A Year After Charlottesville Melee, Silicon Valley Still Profits Off Extremism
By Jared Holt and Luke Barnes | August 16, 2018 4:01 pm
This article was reported in collaboration with ThinkProgress. It also appears on ThinkProgress.
A year ago, Americans watched on in horror as the extremism and hate of the so-called alt-right, which had long been festering online, materialized in a very real and terrifying form on the streets of Charlottesville.
In response to the violence, which left counter-demonstrator Heather Heyer dead and dozens of others injured, tech companies belatedly woke up to the fact that they were effectively providing safe spaces for far-right hate. These companies made promises to the public that they would take action, and soon cracked down on some of the far-rights most prominent figures and organizations.

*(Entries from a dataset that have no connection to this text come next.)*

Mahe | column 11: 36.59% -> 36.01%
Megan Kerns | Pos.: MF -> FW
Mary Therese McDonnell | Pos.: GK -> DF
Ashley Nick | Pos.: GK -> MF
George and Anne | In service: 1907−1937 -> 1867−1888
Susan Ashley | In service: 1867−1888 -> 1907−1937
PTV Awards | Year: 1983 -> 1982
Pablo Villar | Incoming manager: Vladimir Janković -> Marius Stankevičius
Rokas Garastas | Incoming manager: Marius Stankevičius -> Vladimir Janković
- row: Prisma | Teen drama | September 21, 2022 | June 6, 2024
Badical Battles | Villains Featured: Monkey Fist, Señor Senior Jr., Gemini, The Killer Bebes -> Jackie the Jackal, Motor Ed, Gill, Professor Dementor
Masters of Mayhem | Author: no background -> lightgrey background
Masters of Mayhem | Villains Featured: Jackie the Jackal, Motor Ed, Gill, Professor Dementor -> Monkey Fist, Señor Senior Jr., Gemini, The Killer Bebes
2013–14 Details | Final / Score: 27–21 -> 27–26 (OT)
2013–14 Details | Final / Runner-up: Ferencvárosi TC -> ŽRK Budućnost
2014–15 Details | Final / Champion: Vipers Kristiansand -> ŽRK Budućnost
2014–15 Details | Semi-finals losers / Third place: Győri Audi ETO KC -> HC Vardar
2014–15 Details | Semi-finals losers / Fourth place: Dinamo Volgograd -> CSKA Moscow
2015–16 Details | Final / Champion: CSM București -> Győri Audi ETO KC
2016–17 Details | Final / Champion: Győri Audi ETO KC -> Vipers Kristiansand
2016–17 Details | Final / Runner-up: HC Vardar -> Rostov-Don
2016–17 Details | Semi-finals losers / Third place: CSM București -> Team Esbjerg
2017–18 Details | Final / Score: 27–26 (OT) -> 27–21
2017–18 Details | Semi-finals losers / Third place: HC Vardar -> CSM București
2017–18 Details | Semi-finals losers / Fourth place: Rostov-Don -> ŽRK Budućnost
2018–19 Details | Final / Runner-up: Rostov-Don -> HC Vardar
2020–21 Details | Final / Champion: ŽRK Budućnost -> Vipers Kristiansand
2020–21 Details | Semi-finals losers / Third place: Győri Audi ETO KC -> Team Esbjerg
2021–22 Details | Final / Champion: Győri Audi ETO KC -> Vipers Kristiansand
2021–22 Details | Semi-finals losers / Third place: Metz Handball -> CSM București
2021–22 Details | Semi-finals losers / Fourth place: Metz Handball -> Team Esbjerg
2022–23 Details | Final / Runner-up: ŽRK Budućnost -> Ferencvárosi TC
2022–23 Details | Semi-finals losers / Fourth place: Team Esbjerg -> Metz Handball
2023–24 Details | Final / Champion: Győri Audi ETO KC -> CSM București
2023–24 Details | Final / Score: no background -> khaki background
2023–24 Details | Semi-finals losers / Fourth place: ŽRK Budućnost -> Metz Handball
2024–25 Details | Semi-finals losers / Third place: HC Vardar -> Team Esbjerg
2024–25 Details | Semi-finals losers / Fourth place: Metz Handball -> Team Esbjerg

Far-right figures were booted off Twitter, domain-hosting companies shut down neo-Nazi forums like Stormfront, and Richard B. Spencer, one of the most immediately recognizable figures in the latest rebirth of the racist white identitarian movement that branded itself an alternative to the likes of the Ku Klux Klan and neo-Confederate groups, has been repeatedly kicked from fundraising platforms.
But one year later, many of the most well-documented hate groups and conveners of extremism online are still operating on the backs of some of the largest tech industry giants. The tech companies are aware of this problem, but they seem to have chosen indifference.